**ABOUT THIS EXERCISE**. Scan the data below for the string "LIST". Show every line where it turns up.

:::::

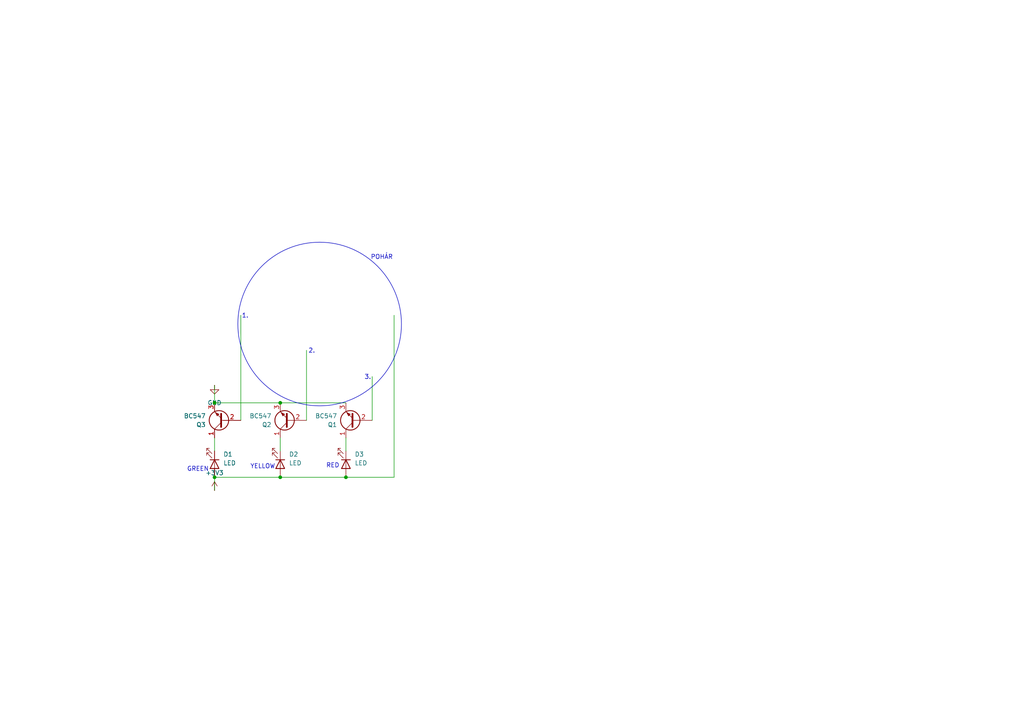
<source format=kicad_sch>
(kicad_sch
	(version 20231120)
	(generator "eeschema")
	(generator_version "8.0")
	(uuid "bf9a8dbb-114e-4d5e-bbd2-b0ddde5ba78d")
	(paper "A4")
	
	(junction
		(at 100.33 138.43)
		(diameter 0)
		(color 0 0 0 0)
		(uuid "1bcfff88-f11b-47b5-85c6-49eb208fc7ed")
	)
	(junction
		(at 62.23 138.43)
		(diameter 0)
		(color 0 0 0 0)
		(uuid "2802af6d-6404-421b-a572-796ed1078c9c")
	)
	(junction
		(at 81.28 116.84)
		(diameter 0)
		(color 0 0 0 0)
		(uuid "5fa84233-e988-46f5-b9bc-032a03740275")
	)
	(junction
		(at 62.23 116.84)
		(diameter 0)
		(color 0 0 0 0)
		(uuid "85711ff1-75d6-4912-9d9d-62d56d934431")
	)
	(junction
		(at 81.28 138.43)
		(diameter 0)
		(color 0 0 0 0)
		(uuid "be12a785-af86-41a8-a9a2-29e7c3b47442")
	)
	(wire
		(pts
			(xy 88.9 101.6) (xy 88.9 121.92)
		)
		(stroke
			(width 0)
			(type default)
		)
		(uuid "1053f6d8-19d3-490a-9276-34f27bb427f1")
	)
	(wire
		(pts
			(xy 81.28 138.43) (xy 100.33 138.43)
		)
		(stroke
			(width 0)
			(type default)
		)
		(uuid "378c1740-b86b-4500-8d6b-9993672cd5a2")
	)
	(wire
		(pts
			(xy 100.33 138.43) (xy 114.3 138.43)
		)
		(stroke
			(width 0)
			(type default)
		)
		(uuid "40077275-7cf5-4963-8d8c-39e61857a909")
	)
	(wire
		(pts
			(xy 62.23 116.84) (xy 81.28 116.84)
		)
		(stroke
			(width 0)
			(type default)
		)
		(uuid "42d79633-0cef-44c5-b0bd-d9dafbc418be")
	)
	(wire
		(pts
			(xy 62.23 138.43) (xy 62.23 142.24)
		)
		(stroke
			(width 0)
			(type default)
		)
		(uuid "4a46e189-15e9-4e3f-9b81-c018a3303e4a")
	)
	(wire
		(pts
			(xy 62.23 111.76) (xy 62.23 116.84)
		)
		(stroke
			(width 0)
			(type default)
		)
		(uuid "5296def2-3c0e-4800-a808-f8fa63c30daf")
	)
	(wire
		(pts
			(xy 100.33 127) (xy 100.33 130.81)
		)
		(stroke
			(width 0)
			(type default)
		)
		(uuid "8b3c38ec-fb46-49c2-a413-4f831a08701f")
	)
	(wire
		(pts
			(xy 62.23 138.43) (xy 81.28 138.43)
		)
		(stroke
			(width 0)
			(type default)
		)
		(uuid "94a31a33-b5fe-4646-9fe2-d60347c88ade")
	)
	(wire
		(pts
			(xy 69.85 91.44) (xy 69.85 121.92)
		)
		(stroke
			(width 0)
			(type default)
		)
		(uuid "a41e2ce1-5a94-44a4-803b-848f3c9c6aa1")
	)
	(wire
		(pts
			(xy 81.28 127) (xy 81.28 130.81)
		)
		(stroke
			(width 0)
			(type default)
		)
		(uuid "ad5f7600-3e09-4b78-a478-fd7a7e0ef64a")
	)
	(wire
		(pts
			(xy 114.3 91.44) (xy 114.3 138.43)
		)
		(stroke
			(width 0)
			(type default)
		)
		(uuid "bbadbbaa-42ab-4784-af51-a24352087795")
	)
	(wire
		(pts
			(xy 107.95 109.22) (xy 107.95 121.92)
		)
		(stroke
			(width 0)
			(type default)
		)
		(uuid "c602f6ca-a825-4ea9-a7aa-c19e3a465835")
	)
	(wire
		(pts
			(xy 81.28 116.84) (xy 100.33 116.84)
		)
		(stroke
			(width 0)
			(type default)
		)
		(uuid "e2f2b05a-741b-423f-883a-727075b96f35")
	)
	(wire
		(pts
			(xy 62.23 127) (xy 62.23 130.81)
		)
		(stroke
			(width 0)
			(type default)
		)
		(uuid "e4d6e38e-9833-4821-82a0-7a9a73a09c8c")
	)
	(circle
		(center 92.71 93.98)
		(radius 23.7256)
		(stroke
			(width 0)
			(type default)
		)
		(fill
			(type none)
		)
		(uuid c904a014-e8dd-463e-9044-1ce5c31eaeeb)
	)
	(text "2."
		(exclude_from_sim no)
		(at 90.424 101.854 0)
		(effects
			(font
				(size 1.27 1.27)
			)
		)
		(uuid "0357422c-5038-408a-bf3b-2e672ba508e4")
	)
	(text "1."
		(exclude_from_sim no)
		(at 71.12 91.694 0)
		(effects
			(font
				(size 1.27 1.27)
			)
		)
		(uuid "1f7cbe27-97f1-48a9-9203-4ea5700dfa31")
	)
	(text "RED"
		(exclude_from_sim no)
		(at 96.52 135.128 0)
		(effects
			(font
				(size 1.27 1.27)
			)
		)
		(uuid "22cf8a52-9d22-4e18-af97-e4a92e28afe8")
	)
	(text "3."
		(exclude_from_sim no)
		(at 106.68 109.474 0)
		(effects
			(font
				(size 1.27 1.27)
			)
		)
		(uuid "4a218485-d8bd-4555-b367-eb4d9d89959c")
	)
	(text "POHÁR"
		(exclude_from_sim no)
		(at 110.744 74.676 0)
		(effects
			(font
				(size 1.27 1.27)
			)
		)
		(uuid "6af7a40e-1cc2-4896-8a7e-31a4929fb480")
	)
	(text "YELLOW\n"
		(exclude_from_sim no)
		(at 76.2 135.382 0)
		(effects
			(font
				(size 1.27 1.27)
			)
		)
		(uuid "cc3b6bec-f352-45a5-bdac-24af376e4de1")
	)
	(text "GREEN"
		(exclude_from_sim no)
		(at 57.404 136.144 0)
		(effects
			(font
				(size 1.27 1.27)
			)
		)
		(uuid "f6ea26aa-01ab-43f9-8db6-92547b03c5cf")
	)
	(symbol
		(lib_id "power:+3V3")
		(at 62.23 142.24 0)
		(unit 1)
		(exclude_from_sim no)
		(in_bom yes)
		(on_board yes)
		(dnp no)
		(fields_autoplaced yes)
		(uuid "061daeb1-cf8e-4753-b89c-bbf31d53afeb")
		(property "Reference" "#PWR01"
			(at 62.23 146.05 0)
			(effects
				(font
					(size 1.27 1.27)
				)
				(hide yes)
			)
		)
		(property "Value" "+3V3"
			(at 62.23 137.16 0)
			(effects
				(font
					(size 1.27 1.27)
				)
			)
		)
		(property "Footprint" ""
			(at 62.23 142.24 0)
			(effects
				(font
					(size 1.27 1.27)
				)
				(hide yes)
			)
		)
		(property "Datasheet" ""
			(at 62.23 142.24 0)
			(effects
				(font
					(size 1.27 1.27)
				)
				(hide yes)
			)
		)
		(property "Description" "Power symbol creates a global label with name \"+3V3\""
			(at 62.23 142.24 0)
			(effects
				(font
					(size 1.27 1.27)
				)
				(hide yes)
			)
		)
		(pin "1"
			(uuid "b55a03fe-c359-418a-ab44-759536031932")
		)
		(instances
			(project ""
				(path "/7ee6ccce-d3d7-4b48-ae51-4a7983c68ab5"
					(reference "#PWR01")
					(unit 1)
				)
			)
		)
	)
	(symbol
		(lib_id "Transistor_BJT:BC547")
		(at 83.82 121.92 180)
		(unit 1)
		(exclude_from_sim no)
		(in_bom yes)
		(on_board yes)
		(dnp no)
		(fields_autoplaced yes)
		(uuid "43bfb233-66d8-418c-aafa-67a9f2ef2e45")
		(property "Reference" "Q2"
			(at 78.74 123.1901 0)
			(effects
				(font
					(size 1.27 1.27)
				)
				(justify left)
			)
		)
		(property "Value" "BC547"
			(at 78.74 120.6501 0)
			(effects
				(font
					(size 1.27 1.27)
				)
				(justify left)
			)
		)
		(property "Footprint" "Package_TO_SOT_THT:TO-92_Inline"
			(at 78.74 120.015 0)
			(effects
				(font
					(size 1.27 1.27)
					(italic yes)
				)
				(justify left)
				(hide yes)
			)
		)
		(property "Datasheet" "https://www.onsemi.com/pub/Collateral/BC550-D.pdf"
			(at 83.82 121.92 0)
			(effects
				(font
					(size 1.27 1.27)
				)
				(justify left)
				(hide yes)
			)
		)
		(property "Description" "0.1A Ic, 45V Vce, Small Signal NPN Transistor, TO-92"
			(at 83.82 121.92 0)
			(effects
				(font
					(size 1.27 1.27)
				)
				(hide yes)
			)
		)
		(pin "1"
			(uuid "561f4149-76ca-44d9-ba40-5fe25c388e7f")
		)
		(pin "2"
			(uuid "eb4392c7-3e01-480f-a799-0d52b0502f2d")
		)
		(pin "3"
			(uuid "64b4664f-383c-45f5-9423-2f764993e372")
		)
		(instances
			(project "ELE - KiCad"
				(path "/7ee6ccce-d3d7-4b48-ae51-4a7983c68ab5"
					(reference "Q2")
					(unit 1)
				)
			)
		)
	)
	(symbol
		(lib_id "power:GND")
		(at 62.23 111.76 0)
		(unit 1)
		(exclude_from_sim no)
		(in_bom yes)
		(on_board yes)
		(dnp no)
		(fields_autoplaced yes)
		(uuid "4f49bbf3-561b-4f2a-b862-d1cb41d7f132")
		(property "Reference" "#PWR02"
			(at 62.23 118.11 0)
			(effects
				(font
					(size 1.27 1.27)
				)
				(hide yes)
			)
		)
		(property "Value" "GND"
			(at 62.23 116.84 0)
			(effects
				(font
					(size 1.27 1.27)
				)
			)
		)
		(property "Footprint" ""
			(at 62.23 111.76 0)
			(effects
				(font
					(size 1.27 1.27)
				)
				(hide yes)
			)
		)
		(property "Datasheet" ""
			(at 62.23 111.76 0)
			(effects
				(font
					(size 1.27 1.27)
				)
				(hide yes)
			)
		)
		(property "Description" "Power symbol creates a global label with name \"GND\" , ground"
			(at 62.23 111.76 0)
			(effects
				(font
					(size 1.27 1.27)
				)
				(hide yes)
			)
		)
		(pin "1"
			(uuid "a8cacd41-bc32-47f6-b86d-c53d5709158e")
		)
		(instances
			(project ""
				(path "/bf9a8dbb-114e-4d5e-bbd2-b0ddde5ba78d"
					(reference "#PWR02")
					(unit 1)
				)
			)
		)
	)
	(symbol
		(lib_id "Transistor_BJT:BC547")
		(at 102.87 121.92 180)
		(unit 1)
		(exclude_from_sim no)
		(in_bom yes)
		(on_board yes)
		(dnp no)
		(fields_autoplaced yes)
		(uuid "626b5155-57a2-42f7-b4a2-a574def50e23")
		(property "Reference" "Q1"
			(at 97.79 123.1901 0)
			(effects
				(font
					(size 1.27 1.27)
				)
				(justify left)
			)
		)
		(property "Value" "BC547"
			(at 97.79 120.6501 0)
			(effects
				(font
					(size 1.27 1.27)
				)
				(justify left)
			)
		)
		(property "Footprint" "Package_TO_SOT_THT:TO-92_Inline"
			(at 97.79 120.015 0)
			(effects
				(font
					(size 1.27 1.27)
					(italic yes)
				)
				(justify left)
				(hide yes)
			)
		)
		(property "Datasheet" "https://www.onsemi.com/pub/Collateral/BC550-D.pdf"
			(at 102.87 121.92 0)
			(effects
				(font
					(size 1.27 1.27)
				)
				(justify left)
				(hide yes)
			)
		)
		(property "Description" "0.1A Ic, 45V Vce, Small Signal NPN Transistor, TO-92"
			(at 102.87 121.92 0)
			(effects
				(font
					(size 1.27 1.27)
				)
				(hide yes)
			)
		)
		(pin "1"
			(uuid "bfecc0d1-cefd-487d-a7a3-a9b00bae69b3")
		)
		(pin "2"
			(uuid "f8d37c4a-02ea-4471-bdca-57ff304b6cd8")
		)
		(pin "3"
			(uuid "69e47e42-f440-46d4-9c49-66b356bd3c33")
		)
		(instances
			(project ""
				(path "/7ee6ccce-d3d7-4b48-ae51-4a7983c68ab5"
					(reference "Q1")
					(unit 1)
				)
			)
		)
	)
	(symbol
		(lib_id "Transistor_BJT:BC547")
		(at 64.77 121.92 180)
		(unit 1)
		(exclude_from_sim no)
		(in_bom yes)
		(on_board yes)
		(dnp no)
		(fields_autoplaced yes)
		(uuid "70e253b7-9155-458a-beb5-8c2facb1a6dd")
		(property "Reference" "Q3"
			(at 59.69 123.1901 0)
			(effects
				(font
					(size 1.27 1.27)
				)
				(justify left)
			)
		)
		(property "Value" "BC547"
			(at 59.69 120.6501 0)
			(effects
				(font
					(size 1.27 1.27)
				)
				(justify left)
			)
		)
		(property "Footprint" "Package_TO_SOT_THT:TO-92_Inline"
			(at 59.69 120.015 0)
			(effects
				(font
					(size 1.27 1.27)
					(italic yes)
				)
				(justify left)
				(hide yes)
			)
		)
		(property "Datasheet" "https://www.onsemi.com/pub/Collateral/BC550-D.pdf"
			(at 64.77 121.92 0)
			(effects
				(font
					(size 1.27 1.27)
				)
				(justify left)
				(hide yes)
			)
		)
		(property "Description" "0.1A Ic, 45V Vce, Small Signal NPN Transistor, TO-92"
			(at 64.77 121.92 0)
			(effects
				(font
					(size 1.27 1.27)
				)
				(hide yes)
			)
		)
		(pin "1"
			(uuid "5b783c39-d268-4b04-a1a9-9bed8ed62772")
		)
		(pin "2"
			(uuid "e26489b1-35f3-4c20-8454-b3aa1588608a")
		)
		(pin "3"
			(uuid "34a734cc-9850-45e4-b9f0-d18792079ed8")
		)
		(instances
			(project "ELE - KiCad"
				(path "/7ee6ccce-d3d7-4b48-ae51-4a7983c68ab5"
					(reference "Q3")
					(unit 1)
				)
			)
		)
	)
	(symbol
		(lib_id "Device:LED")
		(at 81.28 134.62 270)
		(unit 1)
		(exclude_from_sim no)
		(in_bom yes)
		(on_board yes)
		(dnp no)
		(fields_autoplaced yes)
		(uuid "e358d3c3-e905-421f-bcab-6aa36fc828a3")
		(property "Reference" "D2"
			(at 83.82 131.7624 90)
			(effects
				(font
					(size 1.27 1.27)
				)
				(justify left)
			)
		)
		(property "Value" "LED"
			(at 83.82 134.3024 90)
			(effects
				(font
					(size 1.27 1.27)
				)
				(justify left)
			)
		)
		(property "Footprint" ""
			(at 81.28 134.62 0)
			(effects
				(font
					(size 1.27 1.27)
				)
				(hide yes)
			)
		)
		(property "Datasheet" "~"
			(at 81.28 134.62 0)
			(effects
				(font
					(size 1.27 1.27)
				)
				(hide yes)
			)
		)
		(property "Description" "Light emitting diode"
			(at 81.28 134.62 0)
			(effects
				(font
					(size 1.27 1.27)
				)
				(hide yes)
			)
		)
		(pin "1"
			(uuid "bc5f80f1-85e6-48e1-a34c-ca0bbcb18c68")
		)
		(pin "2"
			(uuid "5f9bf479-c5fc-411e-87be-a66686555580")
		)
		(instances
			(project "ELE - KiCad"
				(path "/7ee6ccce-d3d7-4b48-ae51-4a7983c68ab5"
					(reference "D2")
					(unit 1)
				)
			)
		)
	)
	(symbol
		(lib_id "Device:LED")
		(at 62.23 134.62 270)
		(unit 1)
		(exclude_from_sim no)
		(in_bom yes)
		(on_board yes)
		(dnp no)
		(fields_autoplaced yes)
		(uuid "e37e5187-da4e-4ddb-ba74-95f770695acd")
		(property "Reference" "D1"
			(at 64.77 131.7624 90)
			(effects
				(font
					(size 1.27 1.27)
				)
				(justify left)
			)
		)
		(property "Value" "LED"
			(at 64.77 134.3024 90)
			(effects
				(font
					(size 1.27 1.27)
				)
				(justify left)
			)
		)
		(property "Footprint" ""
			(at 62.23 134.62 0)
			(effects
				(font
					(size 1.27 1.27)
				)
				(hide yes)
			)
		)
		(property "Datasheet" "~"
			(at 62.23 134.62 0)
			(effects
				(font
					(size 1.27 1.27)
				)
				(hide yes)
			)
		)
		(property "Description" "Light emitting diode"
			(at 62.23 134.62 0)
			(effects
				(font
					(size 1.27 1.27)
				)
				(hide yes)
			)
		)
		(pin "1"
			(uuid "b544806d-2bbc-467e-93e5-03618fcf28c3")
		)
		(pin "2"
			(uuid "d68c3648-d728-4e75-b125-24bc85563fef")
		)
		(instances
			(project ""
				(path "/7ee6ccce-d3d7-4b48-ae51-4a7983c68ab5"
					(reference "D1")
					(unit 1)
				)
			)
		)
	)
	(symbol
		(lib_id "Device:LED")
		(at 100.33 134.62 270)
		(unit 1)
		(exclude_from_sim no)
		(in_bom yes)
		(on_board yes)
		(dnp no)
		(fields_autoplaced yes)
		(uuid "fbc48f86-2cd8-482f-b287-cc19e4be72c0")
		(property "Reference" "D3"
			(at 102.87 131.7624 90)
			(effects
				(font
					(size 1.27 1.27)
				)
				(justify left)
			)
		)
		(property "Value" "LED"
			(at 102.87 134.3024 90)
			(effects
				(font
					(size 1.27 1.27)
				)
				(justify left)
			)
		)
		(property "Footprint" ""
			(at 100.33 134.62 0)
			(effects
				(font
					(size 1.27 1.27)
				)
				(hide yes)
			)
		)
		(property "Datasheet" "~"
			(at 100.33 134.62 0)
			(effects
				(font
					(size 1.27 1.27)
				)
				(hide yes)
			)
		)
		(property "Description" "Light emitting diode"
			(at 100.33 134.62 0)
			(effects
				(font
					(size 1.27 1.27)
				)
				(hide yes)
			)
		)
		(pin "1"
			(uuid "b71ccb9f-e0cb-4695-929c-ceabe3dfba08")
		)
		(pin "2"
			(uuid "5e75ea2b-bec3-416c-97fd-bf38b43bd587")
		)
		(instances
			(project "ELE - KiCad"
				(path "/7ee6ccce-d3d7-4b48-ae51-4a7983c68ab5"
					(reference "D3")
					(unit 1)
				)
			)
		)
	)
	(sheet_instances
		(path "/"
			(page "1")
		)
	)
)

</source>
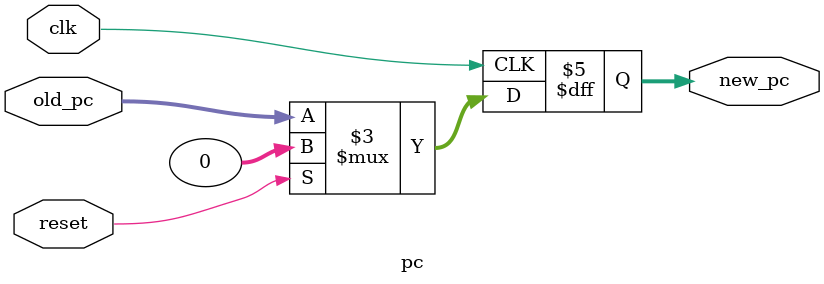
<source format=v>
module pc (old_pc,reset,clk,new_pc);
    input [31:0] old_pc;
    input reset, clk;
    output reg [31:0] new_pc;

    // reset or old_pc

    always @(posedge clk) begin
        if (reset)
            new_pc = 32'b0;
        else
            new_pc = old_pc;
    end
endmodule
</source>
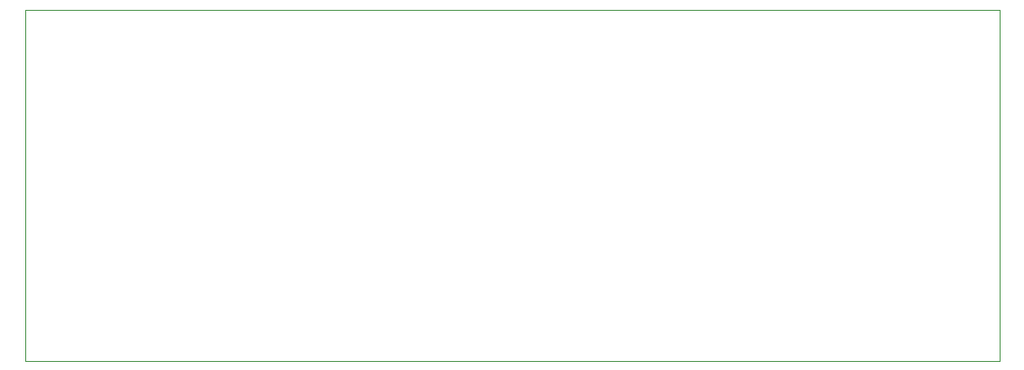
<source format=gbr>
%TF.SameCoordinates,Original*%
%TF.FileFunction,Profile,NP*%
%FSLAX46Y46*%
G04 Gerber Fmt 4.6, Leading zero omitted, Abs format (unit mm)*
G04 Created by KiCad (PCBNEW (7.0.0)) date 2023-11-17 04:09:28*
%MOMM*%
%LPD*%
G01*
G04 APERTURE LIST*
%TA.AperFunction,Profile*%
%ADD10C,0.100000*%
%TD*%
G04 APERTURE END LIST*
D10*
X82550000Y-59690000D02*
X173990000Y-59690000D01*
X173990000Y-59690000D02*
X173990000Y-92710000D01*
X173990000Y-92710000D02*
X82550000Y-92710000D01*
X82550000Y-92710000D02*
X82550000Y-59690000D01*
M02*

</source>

:::::

**WRITTEN RESPONSE**.
G04 APERTURE LIST*
G04 APERTURE END LIST*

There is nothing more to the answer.